Since its inception, Buffoonery has allowed MBA students to show off their talents and poke fun at themselves and their professors.
Francis Casale, MBA ’92, was there for the first Buffoonery. He sang in an a cappella group, played in a rock band, and wrote a skit about a not-so-typical dinner party.
Babson Magazine spoke with him about the beginnings of Buffoonery, and after that conversation, Casale felt inspired. Thinking of old friends in the MBA Class of ’92, the White Plains, N.Y., resident wrote up his recollections of long-ago days full of learning, camaraderie, and good times.
This is what Casale, who is now CFO at Hudson’s Bay Trading Co., had to say:
Robert Lofblad could imitate [former Babson professor] Roberto Bonifaz. His mimicry was so good, it motivated me to write a skit called Dinner at the Bonifazes and cast him as the lead. Students portrayed other Babson professors as well. Richard Bezemer played Bill Lawler, Taylor Kew played Bob Eng, and Jeff Packman played Michael Fetters. The idea was that all of these professors were participating in a potluck supper over at Professor Bonifaz’s house, gossiping with each other while putting the final touches on their dishes, with Mrs. Bonifaz, whom we had never met, intermittently screaming at them in Spanish. The professors and the rest of the audience appeared to enjoy it immensely even though it was a bit of a roast. They could tell that it was all done out of love.
I remember another act where a bunch of us played the Guns N’ Roses version of Knockin’ on Heaven’s Door with Richard Bezemer on guitar. Richard looked like a rock star, so I liked our chances with that one. For a third act, I joined an ad hoc a cappella group formed by a classmate, John Treadway, called the Executones. John could really sing. I was by far the least talented member.
While at Babson, Taylor Kew, who passed away in 2007, lived with Richard Bezemer and Richard Schoeb in a capacious and comfortable carriage house on an estate in Wellesley. Along with those three, Brinley Porter, Eric Hudson, Bjorn Gulden, Robert Lofblad, Ted Farnham, Scott Sanborn, Peter Solomon, Jeff Packman, Laurie Ward, Julia Mirak, Janet Mee, Sheri Sencabaugh, Erin Lewis, Mike Gagnon, and I all seemed to orbit around each other. Roger’s Pub, the Bagel Nosh, Bertucci’s, and Taylor’s carriage house formed the perimeter of much of our geography. After graduation, Taylor married Julia Mirak. We were all witnesses to their courtship, and they were having fun and very much in love and great to be around—a central axis of our orbit. I was despondent to see someone so very much alive pass away so soon. God bless him and Julia.

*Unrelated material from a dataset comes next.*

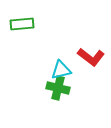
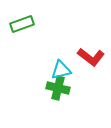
green rectangle: rotated 15 degrees counterclockwise
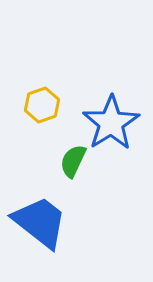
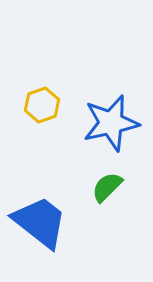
blue star: rotated 20 degrees clockwise
green semicircle: moved 34 px right, 26 px down; rotated 20 degrees clockwise
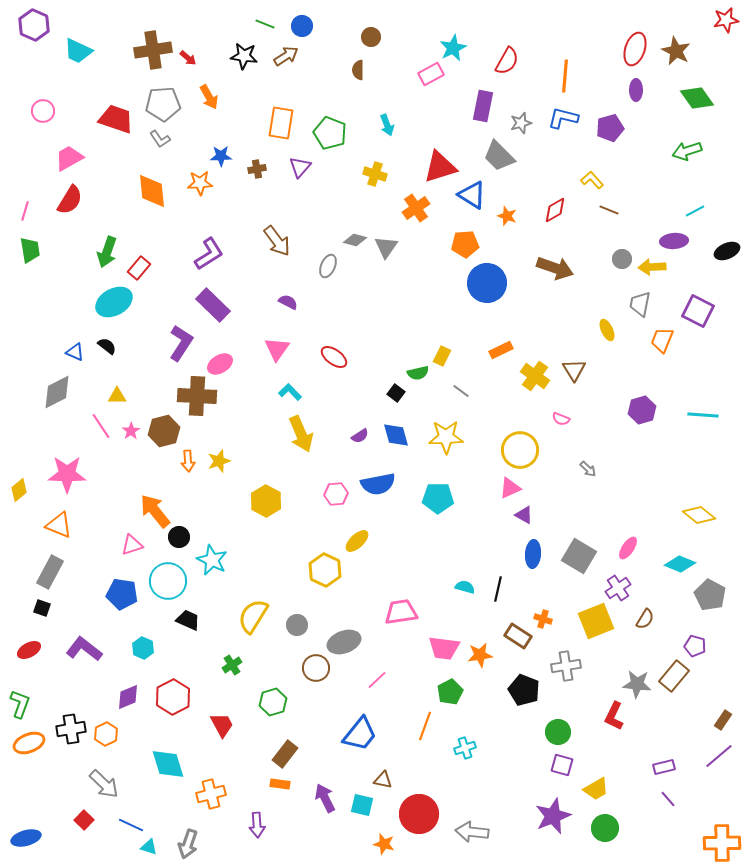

Like so much good-spirited MBA DNA, we all would bond, break off, and bond again with different classmates in class project teams during the year. I suspect much of the fun and resonance of Buffoonery emanated from that type of camaraderie. By and large, we all enjoyed each other’s company so much, including the professors, that we wanted to work on teams with each other.
Babson did a great job demonstrating both the power of a team to complete an academic assignment and the emotional intelligence derived from team participation. I wonder if the administration is cognizant of how much you come to learn, appreciate, and admire (or not) about the character and talent of your team members on arduous assignments. It was certainly an essential part of what I learned at Babson, and I use it every day today.
Buffoonery was another chance to work with great people on a great team project, to share a little inspiration and foster a bit of creativity in each other. Only this time, instead of a marketing program or a policy decision, the objective was to spread some laughter and joy among a bunch of people we all really respected and cared about.